Cassio. It has pleased the devil drunkenness, to give place to the devil wrath: one unperfectness shows me another, to make me frankly despise myself.
Iago. Come, you are too severe a moraler. As the time, the place, and the condition of this country stands, I could heartily wish this had not befallen; but, since it is as it is, mend it for your own good.
Cassio. I will ask him for my place again: he shall tell me, I am a drunkard. Had I as many mouths as Hydra, such an answer would stop them all. To be now a sensible man, by-and-by a fool, and presently a beast! O, strange! Every inordinate cup is unblessed, and the ingredient is a devil.—Othello, Act ii., Sc. 3.
In conclusion, begin with simple emotions. Do not ask the younger pupils to represent intense pathos, great solemnity, and the like. Reserve these for the upper grades of the high school. Again, avoid the baser emotions, such as anger, hate, jealousy. Time does not permit us to enlarge on this, but the whole trend of the best psychology is in favor of this admonition. Select extracts in which the characters manifest simple, noble, inspiring, and uplifting feeling.
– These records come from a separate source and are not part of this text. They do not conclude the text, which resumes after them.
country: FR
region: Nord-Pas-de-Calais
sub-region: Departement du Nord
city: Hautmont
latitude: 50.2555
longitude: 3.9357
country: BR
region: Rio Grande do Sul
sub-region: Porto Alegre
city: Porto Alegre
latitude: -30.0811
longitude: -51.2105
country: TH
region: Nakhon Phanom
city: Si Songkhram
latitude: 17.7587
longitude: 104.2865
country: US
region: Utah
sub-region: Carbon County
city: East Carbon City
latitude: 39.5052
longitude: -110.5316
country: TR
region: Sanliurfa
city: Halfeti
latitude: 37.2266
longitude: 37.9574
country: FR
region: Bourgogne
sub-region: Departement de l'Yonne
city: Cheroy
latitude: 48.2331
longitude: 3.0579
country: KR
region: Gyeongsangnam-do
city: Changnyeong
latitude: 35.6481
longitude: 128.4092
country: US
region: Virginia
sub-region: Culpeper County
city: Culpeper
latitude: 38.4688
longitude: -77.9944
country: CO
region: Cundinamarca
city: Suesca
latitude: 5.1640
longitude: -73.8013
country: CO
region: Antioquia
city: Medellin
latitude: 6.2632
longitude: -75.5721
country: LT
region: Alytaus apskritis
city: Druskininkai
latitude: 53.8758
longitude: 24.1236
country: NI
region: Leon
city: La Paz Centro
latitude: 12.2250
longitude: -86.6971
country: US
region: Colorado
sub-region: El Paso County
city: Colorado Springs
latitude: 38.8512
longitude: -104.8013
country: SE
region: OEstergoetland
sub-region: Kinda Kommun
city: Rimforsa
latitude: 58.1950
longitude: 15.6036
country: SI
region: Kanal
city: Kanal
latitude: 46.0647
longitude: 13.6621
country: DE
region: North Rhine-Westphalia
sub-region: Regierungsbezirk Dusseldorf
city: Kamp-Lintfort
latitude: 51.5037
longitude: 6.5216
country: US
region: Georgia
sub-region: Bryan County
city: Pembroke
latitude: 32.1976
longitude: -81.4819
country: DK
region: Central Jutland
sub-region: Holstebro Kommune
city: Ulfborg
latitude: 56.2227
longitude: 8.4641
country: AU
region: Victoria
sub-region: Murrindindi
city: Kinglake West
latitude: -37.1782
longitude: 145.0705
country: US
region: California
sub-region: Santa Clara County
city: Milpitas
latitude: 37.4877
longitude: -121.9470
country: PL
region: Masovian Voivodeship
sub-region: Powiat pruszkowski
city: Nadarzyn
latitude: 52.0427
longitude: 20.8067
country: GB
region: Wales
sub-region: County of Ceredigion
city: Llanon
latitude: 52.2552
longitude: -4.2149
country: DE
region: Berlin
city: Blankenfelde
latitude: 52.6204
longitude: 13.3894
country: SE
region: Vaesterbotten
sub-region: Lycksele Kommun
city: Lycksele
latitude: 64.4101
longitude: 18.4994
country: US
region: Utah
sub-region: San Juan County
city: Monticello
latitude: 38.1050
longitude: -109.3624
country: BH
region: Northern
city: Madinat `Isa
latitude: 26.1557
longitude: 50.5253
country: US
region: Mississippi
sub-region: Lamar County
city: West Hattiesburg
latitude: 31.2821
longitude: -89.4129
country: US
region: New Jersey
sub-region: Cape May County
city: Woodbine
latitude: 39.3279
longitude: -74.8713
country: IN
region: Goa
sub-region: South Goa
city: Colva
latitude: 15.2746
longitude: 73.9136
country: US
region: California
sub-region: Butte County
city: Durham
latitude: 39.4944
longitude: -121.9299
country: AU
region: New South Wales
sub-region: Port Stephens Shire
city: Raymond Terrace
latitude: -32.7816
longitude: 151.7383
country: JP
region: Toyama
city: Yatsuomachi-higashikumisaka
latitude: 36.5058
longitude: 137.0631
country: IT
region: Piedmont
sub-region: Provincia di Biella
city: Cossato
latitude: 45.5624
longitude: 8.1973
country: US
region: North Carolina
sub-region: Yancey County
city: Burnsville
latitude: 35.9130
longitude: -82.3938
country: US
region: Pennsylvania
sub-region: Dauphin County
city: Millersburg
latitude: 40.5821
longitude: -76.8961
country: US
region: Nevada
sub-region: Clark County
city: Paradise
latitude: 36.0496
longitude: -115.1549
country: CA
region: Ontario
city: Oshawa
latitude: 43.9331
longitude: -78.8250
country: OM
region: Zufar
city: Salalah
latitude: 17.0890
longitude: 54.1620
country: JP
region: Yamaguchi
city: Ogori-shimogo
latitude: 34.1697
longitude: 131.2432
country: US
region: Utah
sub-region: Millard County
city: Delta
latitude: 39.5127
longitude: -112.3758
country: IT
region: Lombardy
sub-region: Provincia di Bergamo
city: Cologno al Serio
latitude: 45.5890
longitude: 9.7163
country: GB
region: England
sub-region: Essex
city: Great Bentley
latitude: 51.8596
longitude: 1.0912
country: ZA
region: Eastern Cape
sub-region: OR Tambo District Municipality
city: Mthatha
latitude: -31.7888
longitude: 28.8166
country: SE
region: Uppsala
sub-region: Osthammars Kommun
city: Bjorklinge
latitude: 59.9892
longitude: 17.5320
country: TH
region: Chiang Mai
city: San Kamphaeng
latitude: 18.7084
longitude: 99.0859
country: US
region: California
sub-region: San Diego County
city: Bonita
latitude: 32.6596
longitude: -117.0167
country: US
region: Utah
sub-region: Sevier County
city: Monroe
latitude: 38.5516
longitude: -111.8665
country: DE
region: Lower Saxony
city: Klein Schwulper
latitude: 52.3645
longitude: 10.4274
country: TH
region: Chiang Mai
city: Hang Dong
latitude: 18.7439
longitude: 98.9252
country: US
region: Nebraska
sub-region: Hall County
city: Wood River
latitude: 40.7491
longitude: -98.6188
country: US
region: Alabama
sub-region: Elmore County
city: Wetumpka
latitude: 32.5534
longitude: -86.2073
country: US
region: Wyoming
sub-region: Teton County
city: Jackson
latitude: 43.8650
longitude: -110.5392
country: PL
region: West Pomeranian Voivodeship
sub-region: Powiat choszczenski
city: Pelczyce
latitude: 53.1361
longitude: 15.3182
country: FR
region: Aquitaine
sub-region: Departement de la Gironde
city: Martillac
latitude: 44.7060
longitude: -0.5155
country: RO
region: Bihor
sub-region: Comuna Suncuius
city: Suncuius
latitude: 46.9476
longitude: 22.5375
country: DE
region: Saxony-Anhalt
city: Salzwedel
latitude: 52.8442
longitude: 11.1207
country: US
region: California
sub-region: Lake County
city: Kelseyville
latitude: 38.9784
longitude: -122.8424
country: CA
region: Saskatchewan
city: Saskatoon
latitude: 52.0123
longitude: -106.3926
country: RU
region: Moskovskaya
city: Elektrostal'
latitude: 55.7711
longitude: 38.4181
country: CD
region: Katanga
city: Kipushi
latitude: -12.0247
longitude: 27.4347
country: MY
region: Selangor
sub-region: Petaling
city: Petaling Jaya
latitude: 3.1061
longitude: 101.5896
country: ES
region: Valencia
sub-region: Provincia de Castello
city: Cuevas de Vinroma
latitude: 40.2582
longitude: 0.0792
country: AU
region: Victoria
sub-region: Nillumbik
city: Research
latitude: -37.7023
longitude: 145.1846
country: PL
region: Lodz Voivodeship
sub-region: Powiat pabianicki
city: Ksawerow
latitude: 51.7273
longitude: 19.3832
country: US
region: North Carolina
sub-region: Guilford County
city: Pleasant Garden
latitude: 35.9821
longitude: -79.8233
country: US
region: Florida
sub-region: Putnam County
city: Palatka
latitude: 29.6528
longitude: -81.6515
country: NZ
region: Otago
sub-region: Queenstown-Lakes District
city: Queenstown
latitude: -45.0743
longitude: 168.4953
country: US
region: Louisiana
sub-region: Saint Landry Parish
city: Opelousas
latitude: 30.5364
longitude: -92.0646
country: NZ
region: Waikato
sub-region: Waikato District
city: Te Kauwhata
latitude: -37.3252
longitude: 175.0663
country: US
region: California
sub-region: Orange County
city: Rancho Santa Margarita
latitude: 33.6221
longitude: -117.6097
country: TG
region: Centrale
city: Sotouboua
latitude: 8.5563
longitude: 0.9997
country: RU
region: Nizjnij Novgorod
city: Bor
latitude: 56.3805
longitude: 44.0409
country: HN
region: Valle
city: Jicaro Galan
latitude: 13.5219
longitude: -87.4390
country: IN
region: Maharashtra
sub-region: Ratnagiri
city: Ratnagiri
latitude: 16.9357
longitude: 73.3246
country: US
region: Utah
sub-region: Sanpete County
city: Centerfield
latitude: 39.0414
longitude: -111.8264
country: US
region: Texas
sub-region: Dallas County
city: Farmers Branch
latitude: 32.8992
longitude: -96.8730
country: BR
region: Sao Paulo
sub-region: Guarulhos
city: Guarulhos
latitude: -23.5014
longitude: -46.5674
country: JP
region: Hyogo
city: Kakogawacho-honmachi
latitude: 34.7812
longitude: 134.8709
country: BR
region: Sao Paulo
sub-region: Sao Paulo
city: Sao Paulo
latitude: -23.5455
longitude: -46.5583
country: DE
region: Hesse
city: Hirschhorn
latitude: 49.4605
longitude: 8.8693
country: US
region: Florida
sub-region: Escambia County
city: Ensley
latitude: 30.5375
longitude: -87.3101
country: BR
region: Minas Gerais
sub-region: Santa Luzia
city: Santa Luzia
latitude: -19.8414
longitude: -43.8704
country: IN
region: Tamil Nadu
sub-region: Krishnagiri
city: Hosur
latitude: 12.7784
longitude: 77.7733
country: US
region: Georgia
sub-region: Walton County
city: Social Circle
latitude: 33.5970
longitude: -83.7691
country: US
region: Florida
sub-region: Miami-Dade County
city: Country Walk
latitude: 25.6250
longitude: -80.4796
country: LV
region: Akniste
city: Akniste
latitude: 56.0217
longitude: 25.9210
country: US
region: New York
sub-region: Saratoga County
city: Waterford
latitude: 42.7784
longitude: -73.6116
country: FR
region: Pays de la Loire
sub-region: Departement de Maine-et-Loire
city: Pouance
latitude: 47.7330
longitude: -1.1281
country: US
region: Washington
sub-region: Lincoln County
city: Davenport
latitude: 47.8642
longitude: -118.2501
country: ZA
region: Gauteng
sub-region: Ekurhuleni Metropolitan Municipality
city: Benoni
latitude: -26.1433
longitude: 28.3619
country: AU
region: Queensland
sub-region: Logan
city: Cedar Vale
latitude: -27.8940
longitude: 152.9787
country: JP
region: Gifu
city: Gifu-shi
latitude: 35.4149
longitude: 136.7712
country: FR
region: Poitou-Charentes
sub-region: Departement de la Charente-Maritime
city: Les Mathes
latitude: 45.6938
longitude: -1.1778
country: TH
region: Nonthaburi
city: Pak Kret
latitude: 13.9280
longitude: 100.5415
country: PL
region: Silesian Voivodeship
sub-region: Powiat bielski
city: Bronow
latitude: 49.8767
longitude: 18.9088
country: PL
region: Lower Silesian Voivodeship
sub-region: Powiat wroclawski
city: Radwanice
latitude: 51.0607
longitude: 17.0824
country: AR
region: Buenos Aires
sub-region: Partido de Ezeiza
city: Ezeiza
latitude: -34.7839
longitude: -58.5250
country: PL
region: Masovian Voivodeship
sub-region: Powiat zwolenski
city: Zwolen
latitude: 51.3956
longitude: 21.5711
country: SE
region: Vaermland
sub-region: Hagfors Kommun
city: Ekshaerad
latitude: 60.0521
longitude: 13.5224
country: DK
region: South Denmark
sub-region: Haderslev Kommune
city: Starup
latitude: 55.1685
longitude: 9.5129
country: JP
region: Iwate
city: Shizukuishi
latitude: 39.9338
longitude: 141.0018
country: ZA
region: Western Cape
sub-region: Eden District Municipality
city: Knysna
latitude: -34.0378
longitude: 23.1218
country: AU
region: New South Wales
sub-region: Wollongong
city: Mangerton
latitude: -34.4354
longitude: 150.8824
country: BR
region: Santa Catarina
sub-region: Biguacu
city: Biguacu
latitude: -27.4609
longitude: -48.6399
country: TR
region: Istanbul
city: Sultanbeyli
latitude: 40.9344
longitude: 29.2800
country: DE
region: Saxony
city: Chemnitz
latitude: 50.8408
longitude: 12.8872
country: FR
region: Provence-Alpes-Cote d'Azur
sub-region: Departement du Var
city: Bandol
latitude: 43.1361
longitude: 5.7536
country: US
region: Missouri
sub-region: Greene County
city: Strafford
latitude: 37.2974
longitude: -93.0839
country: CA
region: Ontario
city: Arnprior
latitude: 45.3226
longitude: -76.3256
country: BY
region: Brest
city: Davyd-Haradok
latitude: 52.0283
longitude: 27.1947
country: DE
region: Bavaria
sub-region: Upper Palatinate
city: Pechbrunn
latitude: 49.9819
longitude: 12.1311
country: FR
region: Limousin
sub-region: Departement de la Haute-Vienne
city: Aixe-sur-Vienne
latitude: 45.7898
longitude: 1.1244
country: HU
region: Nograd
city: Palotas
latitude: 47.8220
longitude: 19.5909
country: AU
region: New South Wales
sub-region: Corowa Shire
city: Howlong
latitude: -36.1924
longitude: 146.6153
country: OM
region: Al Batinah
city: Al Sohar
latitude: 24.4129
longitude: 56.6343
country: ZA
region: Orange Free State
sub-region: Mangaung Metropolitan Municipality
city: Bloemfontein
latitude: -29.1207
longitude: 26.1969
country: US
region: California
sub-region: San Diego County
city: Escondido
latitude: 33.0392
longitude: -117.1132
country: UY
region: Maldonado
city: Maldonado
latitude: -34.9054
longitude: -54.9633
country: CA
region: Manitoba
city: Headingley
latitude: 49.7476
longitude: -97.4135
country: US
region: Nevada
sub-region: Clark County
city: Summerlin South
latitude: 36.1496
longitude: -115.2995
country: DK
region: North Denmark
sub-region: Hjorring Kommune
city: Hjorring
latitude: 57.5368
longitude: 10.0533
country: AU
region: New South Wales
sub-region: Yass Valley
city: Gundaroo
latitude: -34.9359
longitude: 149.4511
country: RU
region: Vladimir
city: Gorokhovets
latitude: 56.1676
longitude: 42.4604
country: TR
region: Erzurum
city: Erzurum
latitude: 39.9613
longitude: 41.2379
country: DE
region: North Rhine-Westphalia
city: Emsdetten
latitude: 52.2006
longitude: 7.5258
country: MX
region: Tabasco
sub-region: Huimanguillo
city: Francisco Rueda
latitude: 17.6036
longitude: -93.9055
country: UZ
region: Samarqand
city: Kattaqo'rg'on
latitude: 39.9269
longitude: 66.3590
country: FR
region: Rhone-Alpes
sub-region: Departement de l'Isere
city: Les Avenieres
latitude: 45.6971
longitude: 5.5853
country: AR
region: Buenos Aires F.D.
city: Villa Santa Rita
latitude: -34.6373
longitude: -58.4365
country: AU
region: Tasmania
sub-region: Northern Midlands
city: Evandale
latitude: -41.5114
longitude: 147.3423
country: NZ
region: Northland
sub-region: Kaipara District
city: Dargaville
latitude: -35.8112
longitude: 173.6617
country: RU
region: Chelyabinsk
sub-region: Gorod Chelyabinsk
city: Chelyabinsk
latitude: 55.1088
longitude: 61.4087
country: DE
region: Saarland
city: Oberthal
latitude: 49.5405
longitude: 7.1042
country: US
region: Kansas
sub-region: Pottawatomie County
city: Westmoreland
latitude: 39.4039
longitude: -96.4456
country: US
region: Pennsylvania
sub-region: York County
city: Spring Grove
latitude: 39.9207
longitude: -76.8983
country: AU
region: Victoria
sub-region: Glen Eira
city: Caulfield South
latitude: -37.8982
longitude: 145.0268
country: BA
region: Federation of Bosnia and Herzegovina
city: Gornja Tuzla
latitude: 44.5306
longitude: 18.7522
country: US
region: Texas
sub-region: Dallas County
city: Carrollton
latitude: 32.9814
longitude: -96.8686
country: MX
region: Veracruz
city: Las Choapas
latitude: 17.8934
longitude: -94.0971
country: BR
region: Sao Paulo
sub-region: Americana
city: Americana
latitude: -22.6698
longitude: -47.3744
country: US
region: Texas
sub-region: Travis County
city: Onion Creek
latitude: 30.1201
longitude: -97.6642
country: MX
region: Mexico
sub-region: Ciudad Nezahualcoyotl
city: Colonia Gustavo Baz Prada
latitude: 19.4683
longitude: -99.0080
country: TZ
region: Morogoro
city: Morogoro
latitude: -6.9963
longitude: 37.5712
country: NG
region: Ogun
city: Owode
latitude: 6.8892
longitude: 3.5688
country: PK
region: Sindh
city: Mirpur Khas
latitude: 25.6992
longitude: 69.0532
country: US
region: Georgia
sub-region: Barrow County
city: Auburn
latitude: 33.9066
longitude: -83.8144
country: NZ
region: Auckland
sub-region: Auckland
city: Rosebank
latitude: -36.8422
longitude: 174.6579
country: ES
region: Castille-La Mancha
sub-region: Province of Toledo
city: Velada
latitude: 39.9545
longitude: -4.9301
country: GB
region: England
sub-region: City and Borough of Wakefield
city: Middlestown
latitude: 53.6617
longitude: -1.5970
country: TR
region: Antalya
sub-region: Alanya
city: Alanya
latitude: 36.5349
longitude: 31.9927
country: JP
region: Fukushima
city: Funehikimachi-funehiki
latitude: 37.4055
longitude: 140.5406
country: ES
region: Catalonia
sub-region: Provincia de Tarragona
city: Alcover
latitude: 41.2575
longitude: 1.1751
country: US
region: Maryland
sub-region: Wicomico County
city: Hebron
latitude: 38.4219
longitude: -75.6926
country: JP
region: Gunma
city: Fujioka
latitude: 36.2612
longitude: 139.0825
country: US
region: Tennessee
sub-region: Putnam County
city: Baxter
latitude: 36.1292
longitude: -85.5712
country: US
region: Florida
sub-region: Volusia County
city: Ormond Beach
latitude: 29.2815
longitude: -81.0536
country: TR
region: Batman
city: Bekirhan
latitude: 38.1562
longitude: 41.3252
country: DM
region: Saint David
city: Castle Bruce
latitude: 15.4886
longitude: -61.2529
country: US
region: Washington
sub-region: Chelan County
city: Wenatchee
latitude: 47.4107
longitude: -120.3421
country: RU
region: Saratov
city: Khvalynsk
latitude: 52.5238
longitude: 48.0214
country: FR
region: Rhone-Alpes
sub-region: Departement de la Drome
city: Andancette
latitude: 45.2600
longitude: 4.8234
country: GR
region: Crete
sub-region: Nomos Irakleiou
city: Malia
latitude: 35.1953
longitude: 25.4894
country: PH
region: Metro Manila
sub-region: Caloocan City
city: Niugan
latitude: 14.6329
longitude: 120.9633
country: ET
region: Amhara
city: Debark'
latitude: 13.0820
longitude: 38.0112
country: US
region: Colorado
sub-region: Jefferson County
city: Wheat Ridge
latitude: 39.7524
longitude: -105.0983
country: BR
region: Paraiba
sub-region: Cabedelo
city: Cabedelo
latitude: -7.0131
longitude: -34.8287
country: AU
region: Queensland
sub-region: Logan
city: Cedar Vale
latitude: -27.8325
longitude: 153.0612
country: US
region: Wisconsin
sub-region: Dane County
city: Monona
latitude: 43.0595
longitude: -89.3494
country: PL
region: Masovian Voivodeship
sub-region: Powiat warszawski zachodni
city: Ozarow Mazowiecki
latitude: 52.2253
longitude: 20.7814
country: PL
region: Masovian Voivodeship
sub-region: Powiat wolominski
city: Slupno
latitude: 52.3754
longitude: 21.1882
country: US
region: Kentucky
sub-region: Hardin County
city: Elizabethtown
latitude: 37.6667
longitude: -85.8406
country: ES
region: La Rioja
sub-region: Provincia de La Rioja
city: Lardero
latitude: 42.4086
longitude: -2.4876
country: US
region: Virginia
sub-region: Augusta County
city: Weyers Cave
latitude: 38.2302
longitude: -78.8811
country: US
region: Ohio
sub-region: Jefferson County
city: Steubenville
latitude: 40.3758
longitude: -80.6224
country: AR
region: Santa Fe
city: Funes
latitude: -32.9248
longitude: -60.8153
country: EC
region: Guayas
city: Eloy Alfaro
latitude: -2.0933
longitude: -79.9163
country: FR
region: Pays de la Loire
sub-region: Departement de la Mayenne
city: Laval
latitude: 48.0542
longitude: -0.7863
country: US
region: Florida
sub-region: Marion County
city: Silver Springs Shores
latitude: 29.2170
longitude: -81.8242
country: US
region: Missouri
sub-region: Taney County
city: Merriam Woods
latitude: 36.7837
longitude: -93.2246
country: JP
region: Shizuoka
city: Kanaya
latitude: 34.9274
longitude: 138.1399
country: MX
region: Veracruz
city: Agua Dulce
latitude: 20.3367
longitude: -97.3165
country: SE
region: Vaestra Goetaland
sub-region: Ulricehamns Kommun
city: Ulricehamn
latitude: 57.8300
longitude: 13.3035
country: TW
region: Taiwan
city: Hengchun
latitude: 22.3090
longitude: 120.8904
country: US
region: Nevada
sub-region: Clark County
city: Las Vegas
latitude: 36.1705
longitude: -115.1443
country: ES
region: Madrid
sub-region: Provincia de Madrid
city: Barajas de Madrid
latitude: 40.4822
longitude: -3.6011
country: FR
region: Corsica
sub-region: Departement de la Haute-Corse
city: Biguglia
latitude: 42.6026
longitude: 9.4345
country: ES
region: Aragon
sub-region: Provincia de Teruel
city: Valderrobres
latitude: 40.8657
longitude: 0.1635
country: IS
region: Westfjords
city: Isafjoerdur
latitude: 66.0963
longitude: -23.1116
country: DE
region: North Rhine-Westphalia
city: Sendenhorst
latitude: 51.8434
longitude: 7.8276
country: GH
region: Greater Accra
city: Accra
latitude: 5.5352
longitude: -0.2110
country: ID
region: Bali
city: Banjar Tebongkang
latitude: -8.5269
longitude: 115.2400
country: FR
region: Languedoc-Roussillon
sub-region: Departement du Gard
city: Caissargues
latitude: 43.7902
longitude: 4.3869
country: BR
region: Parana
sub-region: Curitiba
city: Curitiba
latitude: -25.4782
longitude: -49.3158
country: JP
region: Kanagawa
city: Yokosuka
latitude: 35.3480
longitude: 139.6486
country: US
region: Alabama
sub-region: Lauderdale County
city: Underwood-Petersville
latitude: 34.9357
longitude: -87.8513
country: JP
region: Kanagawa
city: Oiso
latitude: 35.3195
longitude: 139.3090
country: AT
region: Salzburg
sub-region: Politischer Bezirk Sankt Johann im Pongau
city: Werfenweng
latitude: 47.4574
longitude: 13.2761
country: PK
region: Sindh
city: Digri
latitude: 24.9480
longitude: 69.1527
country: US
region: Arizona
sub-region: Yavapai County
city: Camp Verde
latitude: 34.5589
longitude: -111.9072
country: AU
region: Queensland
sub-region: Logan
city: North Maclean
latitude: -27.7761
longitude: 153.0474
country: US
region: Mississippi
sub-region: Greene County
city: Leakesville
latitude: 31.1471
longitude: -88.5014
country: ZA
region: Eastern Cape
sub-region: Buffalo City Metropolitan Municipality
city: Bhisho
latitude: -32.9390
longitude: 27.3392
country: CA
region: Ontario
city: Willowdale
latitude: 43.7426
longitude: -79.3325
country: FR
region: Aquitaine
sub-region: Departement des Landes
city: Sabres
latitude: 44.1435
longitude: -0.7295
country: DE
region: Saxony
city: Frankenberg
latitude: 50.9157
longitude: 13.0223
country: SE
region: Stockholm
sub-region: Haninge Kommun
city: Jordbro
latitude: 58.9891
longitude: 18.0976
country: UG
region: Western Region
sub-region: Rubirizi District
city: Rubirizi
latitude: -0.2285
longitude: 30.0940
Patriotism, self-sacrifice, love of nature, these are the themes with which the imagination of the pupils should come into contact.
The teacher is heartily advised to gather a dozen or more extracts and speeches (from this book and elsewhere) under three or four significant heads, such as patriotism, love of nature, etc., and to keep the class at each phase until definite results are attained. There is no hesitation in deprecating the method that compels teachers to teach any lesson simply because it follows, numerically, the preceding lesson. The proper method is hinted at elsewhere. A few words are now added to justify that method. In many readers there may be two patriotic selections; one at the beginning, one at the end. Probably a year will intervene between these two. Is it not good pedagogy to take up these lessons in succession? To keep the pupils in a patriotic mood for five consecutive days must be certainly productive of better results than can be obtained by the other method of Lesson I, Lesson II, Lesson III. So also with other emotions. When a certain emotion is present in only one or two paragraphs of a selection, only those paragraphs need, of course, to be prepared.